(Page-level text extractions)
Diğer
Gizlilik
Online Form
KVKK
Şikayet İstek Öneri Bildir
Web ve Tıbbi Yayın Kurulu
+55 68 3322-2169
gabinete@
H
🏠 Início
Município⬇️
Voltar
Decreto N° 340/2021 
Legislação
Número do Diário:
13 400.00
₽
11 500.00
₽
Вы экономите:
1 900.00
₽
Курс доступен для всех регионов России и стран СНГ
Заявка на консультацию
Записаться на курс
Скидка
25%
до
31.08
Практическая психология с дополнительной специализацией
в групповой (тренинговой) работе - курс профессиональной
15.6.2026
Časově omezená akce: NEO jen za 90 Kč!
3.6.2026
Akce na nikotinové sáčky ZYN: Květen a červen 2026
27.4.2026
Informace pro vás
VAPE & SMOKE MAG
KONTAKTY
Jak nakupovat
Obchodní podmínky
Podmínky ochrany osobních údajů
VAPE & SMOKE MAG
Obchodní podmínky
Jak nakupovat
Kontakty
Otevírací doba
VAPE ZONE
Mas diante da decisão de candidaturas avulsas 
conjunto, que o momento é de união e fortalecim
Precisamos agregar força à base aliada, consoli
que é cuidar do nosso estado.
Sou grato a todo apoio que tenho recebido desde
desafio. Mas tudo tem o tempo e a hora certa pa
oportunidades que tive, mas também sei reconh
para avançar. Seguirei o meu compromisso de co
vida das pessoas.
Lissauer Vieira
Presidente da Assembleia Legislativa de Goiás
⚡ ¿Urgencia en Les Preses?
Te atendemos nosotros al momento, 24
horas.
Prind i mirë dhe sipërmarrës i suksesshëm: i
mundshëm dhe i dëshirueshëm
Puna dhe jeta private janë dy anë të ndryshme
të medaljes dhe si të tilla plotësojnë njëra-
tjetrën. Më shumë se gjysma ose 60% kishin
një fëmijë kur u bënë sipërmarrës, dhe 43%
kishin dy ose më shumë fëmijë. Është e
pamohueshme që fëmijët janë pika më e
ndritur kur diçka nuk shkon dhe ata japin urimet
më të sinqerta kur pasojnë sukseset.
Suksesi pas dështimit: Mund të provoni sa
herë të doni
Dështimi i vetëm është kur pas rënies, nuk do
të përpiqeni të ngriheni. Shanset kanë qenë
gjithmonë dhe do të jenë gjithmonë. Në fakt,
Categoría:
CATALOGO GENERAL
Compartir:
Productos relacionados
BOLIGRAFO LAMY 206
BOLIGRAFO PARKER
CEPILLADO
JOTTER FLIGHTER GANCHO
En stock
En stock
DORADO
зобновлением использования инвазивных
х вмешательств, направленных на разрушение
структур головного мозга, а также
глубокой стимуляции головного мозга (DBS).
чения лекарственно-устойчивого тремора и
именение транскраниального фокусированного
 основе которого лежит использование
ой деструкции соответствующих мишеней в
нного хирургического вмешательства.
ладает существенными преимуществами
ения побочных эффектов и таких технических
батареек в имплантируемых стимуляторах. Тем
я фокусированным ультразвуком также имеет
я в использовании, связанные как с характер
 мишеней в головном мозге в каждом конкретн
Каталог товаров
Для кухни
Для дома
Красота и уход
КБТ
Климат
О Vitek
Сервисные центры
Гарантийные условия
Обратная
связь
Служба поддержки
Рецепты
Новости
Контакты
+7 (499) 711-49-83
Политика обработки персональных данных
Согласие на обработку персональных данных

**EXERCISE DETAILS**
Every line in the data that holds "также" should be copied out.

**TASK RESPONSE**
структур головного мозга, а также
я фокусированным ультразвуком также имеет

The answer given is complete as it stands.